“The Stepford Wives is a 1972 satirical thriller novel by Ira Levin. The story concerns Joanna Eberhart, a photographer and young mother who begins to suspect that the frighteningly submissive housewives in her new idyllic Connecticut neighborhood may be robots created by their husbands. The book has had two feature film adaptations, both using the same title as the novel: the critically acclaimed 1975 version and the critically panned 2004 remake.
“While the 1975 film was a moderate success at the time of release, it has grown in stature as a cult film over the years. Building upon the reputation of Levin’s novel, the term “Stepford” or “Stepford Wife” has become a popular science fiction concept and several sequels were shot, as well as a remake in 2004 using the same title, but rewritten as a comedy instead of a serious horror/thriller film.”
Well, the satire and comedy are missing from the video below. This video recounts how one man fixated on actress Scarlett Johansson built a robot to look like her for $50,000. I don’t know which is creepier: the robot/Stepford-Wife or its inventor.
The American Divorce Attorneys’ Association is reportedly outraged that a viable Stepford Wife can be produced for just $50,000–less than the cost of a good divorce.

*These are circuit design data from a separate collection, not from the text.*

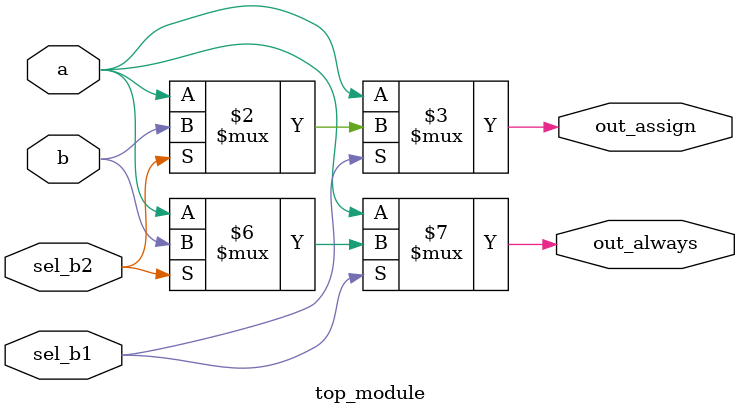
<source format=v>
module top_module(
    input a,
    input b,
    input sel_b1,
    input sel_b2,
    output wire out_assign,
    output reg out_always   ); 
	
    assign out_assign = (!sel_b1) ?  a : (sel_b2) ? b : a;
    
    always@(*)
        out_always = (!sel_b1) ?  a : (sel_b2) ? b : a;
endmodule
</source>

Divorce attorneys fear that as these robots become mass-produced, they’ll become so cheap that many American men will purchase a Stepford Wife rather than risk marrying an American woman and being later ruined by divorce. If “I now pronounce you man and [Stepford] Wife,” catches on, the number of divorces will fall and many divorce attorneys will either starve or (worse) be forced to find honest jobs.
In all of this, I’m reminded of the aphorism, “Be careful what you wish for–you’ll get it.” Perhaps that aphorism should be updated to say, “Be careful of what you imagine–it’ll happen.” 44 years ago, author Ira Levin imagined a fictional world where rich men might marry robots. Today, we have just about reached a world where anyone can marry robots. What we imagine today, can be reality tomorrow.